Knepper Press "seriously looked" at other web options, Ford said. "We felt the ROTOMAN was the best web press out there. It has the highest quality and runs at the highest speed. manroland is a world leader in commercial web and we had good experience with them on the sheetfed side."
Touted on Knepper's web site (www.knepperpress.com) as the most fully automated, highest speed 16-page press in the world, with run speeds up to 65,000 sheets per hour, the ROTOMAN has 18 in-line fold configurations and a sheeter. It also makes the most of typical manroland 'plus factors'.
Automated press features bolster bids
"Automation on the front end of things is a big manroland advantage," Ford said. "The ability to send data to the presses to set them up gets you into the job quickly, up to color and in-register right away. From manroland's printnet PressManager (PPM) to high tech color, register and cut-off controls provided by QuadTech, we are uniquely integrated into the ROTOMAN. Coupled with System Brunner's Instrument Flight, the global standard 3-color gray balance software, it gives us the world's best press color management.
"We are down to 10-15 minute makereadies on the ROTOMAN, going from form to form with less than 1,000 wasted sheets on many forms," continued Ford. "This helps us effectively compete in a sheetfed market, doing short-run jobs with a full web. That's why we went brand-new, rather than refurbishing a used web. This press fits our strategy, going after very high quality sheetfed work and making it pay, with very good make-ready times and very little waste."
Likewise, on all of Knepper's manroland sheetfed presses, the printnet Press Manager sends job, machine and ink presets to the press and the closed-loop ColorPilot/CCI color control scans the sheet; it monitors the job during the run and stores all the press settings and data. "Basically, it is a complete job storage and closed-loop color system," Ford said. "If we go back to reprint a job a month or even a year later, it will pull up the settings and run it right to the same settings again. The consistency is there, regardless of who is running the press."
Knepper makes its big move "without missing a beat"
Any printer knows that moving a shop requires good planning, good help, patience and a lot of perseverance. "manroland made for an outstanding partner in facilitating the entire process, especially, of course, with the sheetfed presses," Ford said. "We knew we could trust them in moving the equipment and getting it up and operational without missing a beat.
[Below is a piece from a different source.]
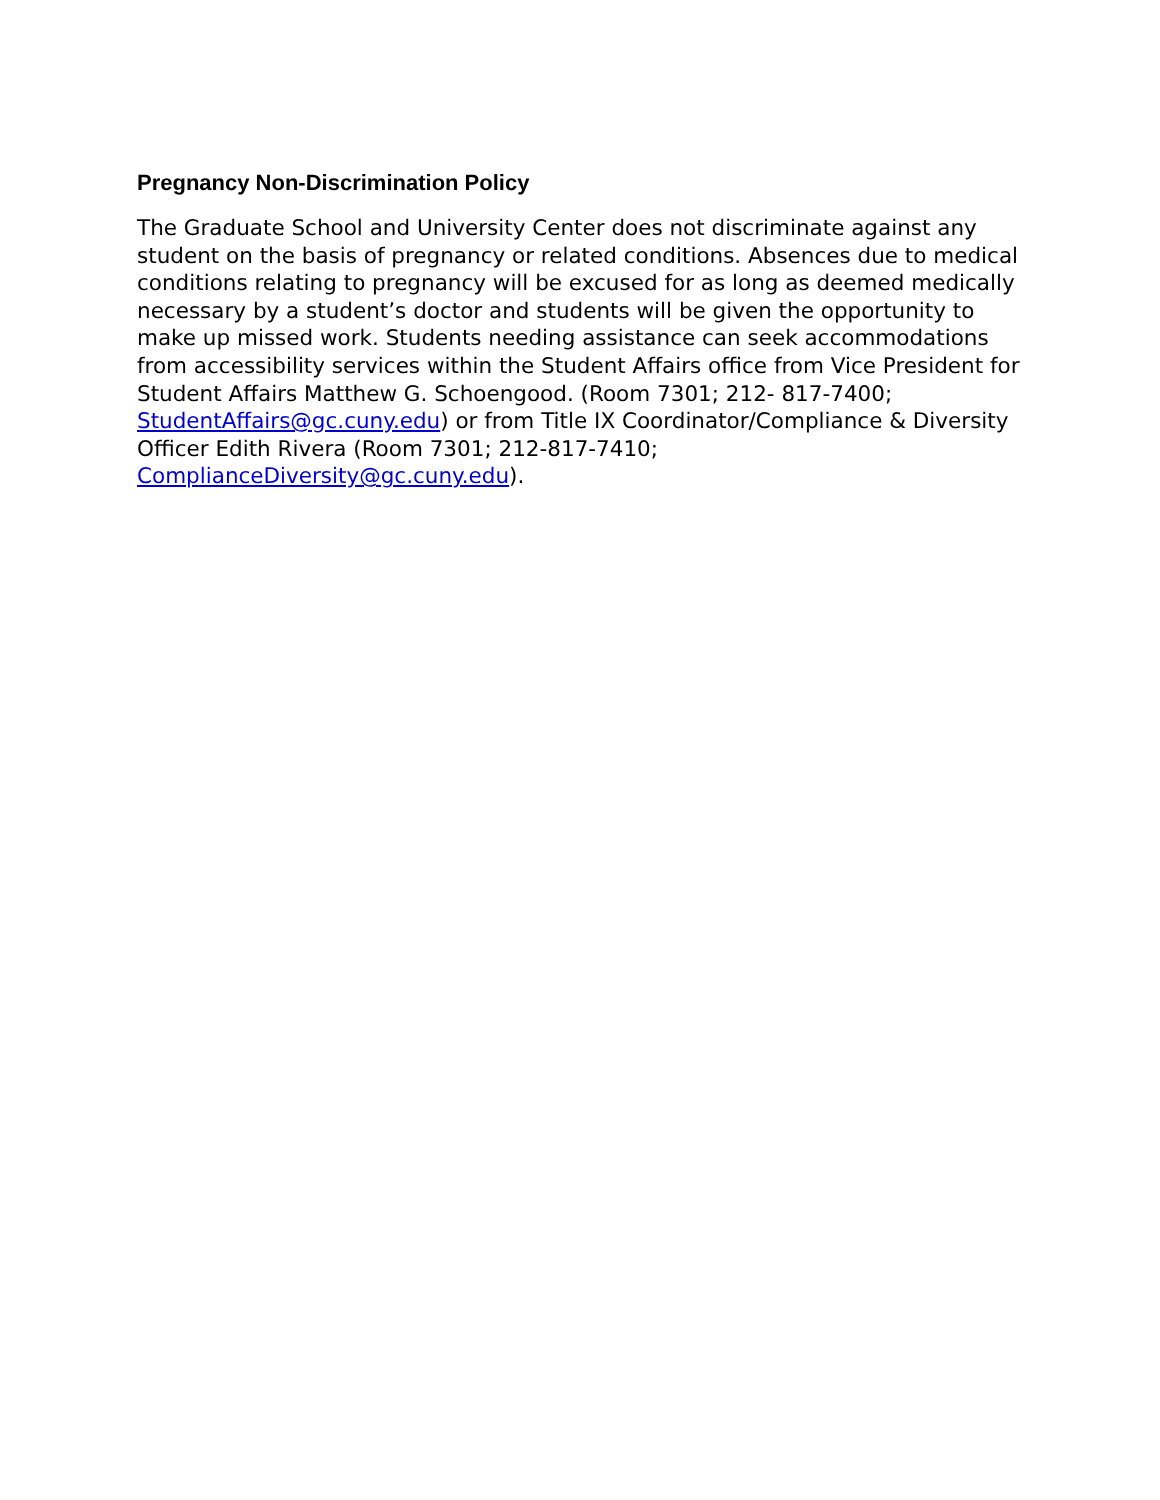Pregnancy Non-Discrimination Policy
The Graduate School and University Center does not discriminate against any student on the basis of pregnancy or related conditions. Absences due to medical conditions relating to pregnancy will be excused for as long as deemed medically necessary by a student’s doctor and students will be given the opportunity to make up missed work. Students needing assistance can seek accommodations from accessibility services within the Student Affairs office from Vice President for Student Affairs Matthew G. Schoengood. (Room 7301; 212- 817-7400; StudentAffairs@gc.cuny.edu) or from Title IX Coordinator/Compliance & Diversity Officer Edith Rivera (Room 7301; 212-817-7410; ComplianceDiversity@gc.cuny.edu).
For our customers, that was very critical."
The ROLAND 706 and 305 perfectors were refurbished in the process and two of the shop's three Didde webs were sold. However, before these presses were moved the new ROTOMAN and ROLAND 710 Hi-Print were up in the new facility, "so we had a lot of capacity already on line," Ford said. "We had to juggle a few things for a month or so, but it went pretty smoothly. We could not have done it without our partnership with manroland."
All in all, it was a big year for Knepper Press - and quite an adventure for Bill and Ted.
"We have the capacity to grow at the double-digit pace we have been," sums up Ford. "It will be a challenge. But we have a great group of employees, a fantastic new facility, and manroland as a good partner. We all worked together and it worked out quite well."